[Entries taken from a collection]
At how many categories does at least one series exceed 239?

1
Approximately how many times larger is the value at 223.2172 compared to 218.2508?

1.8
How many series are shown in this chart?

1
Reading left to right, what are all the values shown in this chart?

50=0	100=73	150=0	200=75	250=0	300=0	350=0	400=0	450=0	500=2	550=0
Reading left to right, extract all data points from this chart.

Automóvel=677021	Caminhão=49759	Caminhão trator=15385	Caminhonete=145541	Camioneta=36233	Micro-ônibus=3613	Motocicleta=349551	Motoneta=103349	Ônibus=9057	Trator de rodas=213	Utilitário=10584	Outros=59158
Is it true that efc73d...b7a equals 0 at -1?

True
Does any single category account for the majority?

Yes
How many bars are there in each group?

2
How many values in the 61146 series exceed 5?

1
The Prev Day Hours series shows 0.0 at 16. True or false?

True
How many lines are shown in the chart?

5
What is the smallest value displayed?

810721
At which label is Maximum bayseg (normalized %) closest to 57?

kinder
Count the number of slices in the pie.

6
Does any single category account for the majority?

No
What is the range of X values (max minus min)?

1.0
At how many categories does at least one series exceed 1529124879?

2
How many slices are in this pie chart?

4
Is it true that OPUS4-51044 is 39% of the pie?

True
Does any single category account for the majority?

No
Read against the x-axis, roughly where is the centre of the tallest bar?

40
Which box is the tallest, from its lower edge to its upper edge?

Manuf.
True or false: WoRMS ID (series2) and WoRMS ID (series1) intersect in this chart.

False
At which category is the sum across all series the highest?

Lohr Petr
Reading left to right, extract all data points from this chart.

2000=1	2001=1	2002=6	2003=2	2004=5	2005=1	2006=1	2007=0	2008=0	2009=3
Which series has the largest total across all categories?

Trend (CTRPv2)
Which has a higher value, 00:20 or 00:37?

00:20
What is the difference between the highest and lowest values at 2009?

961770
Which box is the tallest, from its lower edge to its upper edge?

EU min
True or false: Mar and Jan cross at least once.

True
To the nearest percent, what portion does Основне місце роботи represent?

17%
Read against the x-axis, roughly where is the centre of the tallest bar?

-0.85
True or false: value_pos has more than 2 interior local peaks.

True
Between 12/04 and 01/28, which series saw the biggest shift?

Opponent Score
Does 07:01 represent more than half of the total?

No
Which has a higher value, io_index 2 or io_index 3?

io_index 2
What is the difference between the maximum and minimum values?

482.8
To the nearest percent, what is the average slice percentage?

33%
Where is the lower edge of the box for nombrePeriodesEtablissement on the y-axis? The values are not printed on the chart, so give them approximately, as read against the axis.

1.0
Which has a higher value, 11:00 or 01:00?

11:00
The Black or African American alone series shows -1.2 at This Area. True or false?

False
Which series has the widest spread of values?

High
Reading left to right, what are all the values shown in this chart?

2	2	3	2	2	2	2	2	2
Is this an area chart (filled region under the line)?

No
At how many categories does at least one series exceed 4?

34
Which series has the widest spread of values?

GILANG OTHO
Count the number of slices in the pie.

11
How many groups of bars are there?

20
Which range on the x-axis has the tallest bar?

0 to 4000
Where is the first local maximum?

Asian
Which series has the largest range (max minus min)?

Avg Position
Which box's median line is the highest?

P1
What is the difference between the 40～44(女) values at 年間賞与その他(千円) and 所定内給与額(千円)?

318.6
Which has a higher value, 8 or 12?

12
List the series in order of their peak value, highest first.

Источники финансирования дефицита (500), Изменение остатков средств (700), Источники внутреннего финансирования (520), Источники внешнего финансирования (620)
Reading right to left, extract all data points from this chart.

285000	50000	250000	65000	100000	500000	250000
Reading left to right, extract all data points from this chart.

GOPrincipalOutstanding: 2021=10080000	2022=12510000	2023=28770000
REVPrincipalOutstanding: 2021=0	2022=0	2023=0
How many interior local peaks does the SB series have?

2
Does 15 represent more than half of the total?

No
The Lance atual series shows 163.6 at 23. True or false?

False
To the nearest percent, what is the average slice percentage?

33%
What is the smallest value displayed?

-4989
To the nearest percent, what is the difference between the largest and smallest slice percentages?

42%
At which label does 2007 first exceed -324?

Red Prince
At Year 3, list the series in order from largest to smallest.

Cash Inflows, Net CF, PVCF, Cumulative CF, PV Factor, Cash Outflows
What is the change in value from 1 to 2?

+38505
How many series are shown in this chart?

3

> _EXERCISE_:
Rewrite all the records above, replacing every instance of "majority" with "greater part" and keeping everything else identical.

> _ANSWER AREA_:
At how many categories does at least one series exceed 239?

1
Approximately how many times larger is the value at 223.2172 compared to 218.2508?

1.8
How many series are shown in this chart?

1
Reading left to right, what are all the values shown in this chart?

50=0	100=73	150=0	200=75	250=0	300=0	350=0	400=0	450=0	500=2	550=0
Reading left to right, extract all data points from this chart.

Automóvel=677021	Caminhão=49759	Caminhão trator=15385	Caminhonete=145541	Camioneta=36233	Micro-ônibus=3613	Motocicleta=349551	Motoneta=103349	Ônibus=9057	Trator de rodas=213	Utilitário=10584	Outros=59158
Is it true that efc73d...b7a equals 0 at -1?

True
Does any single category account for the greater part?

Yes
How many bars are there in each group?

2
How many values in the 61146 series exceed 5?

1
The Prev Day Hours series shows 0.0 at 16. True or false?

True
How many lines are shown in the chart?

5
What is the smallest value displayed?

810721
At which label is Maximum bayseg (normalized %) closest to 57?

kinder
Count the number of slices in the pie.

6
Does any single category account for the greater part?

No
What is the range of X values (max minus min)?

1.0
At how many categories does at least one series exceed 1529124879?

2
How many slices are in this pie chart?

4
Is it true that OPUS4-51044 is 39% of the pie?

True
Does any single category account for the greater part?

No
Read against the x-axis, roughly where is the centre of the tallest bar?

40
Which box is the tallest, from its lower edge to its upper edge?

Manuf.
True or false: WoRMS ID (series2) and WoRMS ID (series1) intersect in this chart.

False
At which category is the sum across all series the highest?

Lohr Petr
Reading left to right, extract all data points from this chart.

2000=1	2001=1	2002=6	2003=2	2004=5	2005=1	2006=1	2007=0	2008=0	2009=3
Which series has the largest total across all categories?

Trend (CTRPv2)
Which has a higher value, 00:20 or 00:37?

00:20
What is the difference between the highest and lowest values at 2009?

961770
Which box is the tallest, from its lower edge to its upper edge?

EU min
True or false: Mar and Jan cross at least once.

True
To the nearest percent, what portion does Основне місце роботи represent?

17%
Read against the x-axis, roughly where is the centre of the tallest bar?

-0.85
True or false: value_pos has more than 2 interior local peaks.

True
Between 12/04 and 01/28, which series saw the biggest shift?

Opponent Score
Does 07:01 represent more than half of the total?

No
Which has a higher value, io_index 2 or io_index 3?

io_index 2
What is the difference between the maximum and minimum values?

482.8
To the nearest percent, what is the average slice percentage?

33%
Where is the lower edge of the box for nombrePeriodesEtablissement on the y-axis? The values are not printed on the chart, so give them approximately, as read against the axis.

1.0
Which has a higher value, 11:00 or 01:00?

11:00
The Black or African American alone series shows -1.2 at This Area. True or false?

False
Which series has the widest spread of values?

High
Reading left to right, what are all the values shown in this chart?

2	2	3	2	2	2	2	2	2
Is this an area chart (filled region under the line)?

No
At how many categories does at least one series exceed 4?

34
Which series has the widest spread of values?

GILANG OTHO
Count the number of slices in the pie.

11
How many groups of bars are there?

20
Which range on the x-axis has the tallest bar?

0 to 4000
Where is the first local maximum?

Asian
Which series has the largest range (max minus min)?

Avg Position
Which box's median line is the highest?

P1
What is the difference between the 40～44(女) values at 年間賞与その他(千円) and 所定内給与額(千円)?

318.6
Which has a higher value, 8 or 12?

12
List the series in order of their peak value, highest first.

Источники финансирования дефицита (500), Изменение остатков средств (700), Источники внутреннего финансирования (520), Источники внешнего финансирования (620)
Reading right to left, extract all data points from this chart.

285000	50000	250000	65000	100000	500000	250000
Reading left to right, extract all data points from this chart.

GOPrincipalOutstanding: 2021=10080000	2022=12510000	2023=28770000
REVPrincipalOutstanding: 2021=0	2022=0	2023=0
How many interior local peaks does the SB series have?

2
Does 15 represent more than half of the total?

No
The Lance atual series shows 163.6 at 23. True or false?

False
To the nearest percent, what is the average slice percentage?

33%
What is the smallest value displayed?

-4989
To the nearest percent, what is the difference between the largest and smallest slice percentages?

42%
At which label does 2007 first exceed -324?

Red Prince
At Year 3, list the series in order from largest to smallest.

Cash Inflows, Net CF, PVCF, Cumulative CF, PV Factor, Cash Outflows
What is the change in value from 1 to 2?

+38505
How many series are shown in this chart?

3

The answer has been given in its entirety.